Aswathy: Working with the privileged will be more challenging. How do we get them to question their privileges and develop a sense of empathy with the marginalized and their physical environments? More importantly, how do we convince them that developing these sensibilities is essential?

Concluding Thoughts

India's environmental movement has combined ecological concerns with class and caste politics (Guha & Martinez-Alier, 2013; Kumar, 2016). It is pertinent that transformative science and environmental education in India that is critical of the Anthropocene discourse incorporate these concerns. Our examination of textbooks reveals that the textbooks support sustainable development and the ecological modernization paradigm. Interactions with student groups of different socioeconomic backgrounds also suggest that their subjectivities, as manifested in their values and aspirations, are shaped by the Anthropocene discourse. In our conversation, it emerged that working with both the marginalized and the privileged is necessary.

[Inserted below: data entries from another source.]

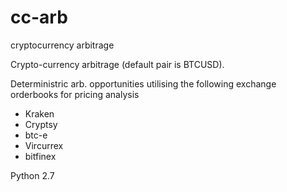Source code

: # cc-arb
cryptocurrency arbitrage

Crypto-currency arbitrage (default pair is BTCUSD).

Deterministric arb. opportunities utilising the following exchange orderbooks for pricing analysis

- Kraken
- Cryptsy
- btc-e
- Vircurrex
- bitfinex

Python 2.7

More importantly, we realize that working with their emotions is an essential step toward their politicization, which resonates with other science education researchers’ views. For instance, referring to Claudia Ruitenberg, Ralph Levinson (2010) argues that political emotions are distinct from personal insults or feelings of moral outrage. The former entails feeling a sense of anger on behalf of groups less privileged than one's group. Similarly, drawing on the scholarship of bell hooks, Antonio Negri, and Michael Hardt, Bazzul, and Tolbert (2019) argue for the necessity for political love to underpin our critical and transformative educational agendas. They write:

political love is pursued in the name of collective joy—a refusal of the politics of domination and a recognition that other worlds in common are possible. Love is pedagogical; and so how can we learn to love each other better? How can we learn to extend our love beyond love of self/extensions of self (e.g., our own genetic families) toward a love of/for/with the multitude? (p. 306)

The challenge for educators working with marginalized communities is to find ways to inculcate political emotions that have the power to alter their living conditions. While working with marginalized groups of students living in ecological degradation sites, it might be important to validate their sense of community and their positive relationships with their physical environments. Transformative pedagogical practices involving privileged groups of students would entail getting them to understand how their career choices, lifestyles, and the broader neoliberal power structures are implicated in the sociopolitical and ecological crisis that we are faced with. Undoing privilege is a difficult task, but is a worthwhile goal to aspire for.